Press Release Inequality Workers

Low-wage Workers: Better Educated and Older but Still Underpaid


May 19, 2015

Contact: Karen Conner, (202) 293-5380 x117Mail_Outline

May 20, 2015

Contact: Alan Barber (202) 293-5380 x115

Washington DC – Today’s low-wage workers are both older and much better-educated than the average low-wage worker in the past. In theory, this should mean that these workers also earn much more the in the past. A high school degree, an associate’s degree from a two year college, a bachelor’s degree from a four year college or an advanced degree adds to a worker’s skills. Likewise, each year of work also experience adds to a worker’s skills. Strikingly, though, a new issue brief from the Center for Economic and Policy Research shows that low-wage workers have not seen a commensurate increase in pay.

“These workers have done all the things you would expect to make more money,” said Cherrie Bucknor of CEPR and the author of the brief. “They have finished high school or gotten a degree and have work experience. Nevertheless, they still find themselves underpaid.”

In the brief, Bucknor defines low-wage workers as those earning at least or less than $10.58 an hour in inflation-adjusted 2014 dollars. This amount is roughly equivalent to $12.00 per hour in 2020, the amount proposed by Raise the Wage Act of 2015. This stands slightly above the peak value of the 1968 minimum wage which was equal to $9.54 in inflation-adjusted 2014 dollars. While some low-wage workers do make more than the historic high of the minimum wage, most of the workers in this group make less.

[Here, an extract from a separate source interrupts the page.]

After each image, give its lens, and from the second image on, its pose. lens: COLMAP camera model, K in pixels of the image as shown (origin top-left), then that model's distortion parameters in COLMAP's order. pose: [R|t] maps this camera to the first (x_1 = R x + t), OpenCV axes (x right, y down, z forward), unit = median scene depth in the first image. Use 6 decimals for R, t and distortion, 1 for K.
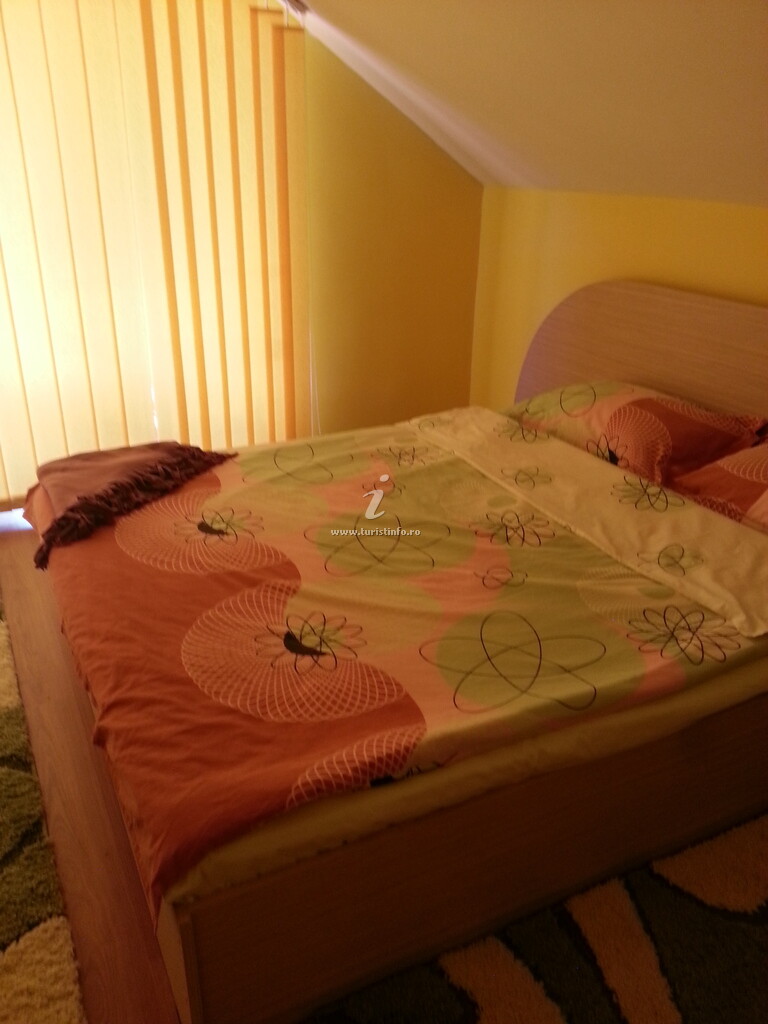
lens RADIAL K [[831.5, 0, 384.0], [0, 831.5, 512.0], [0, 0, 1]] dist [0.131049, -0.252604]
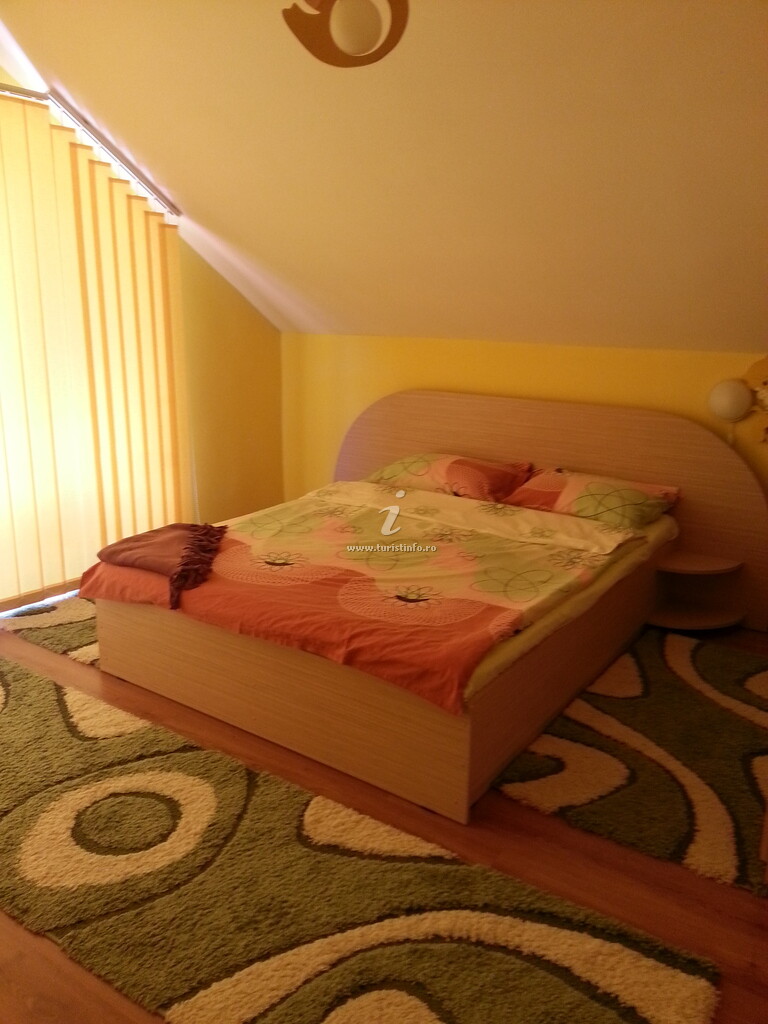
lens RADIAL K [[831.5, 0, 384.0], [0, 831.5, 512.0], [0, 0, 1]] dist [0.131049, -0.252604]
pose [[0.875340, -0.127925, 0.466278, -0.716896], [0.193505, 0.976453, -0.095372, 0.108296], [-0.443098, 0.173710, 0.879482, -0.391923]]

In addition to earnings, Bucknor looks at several characteristics of low-wage workers both now and in the past. In 1979, 26.9 percent of low wage workers were teenagers; now that number is just 12.1 percent. In 1979 almost 36 percent of low-wage workers were 35 and older. In 2014, that percentage had risen to 42.4 percent. The educational attainment of these workers has also improved. In 1979, 40.7 percent of low-wage workers had less than a high school degree. Today that number is 18.3 percent. Over the same span of time, the percent of low-wage workers with a bachelor’s degree or higher has almost doubled.

Bucknor demonstrates that today’s low-wage workers are older and better educated than their counterparts were 35 years ago. Even so, the federal minimum wage is still far below its historical peak. Efforts to raise the wage would do much to correct the erosion of the value of the minimum wage and return it to a level we have not seen in almost 50 years.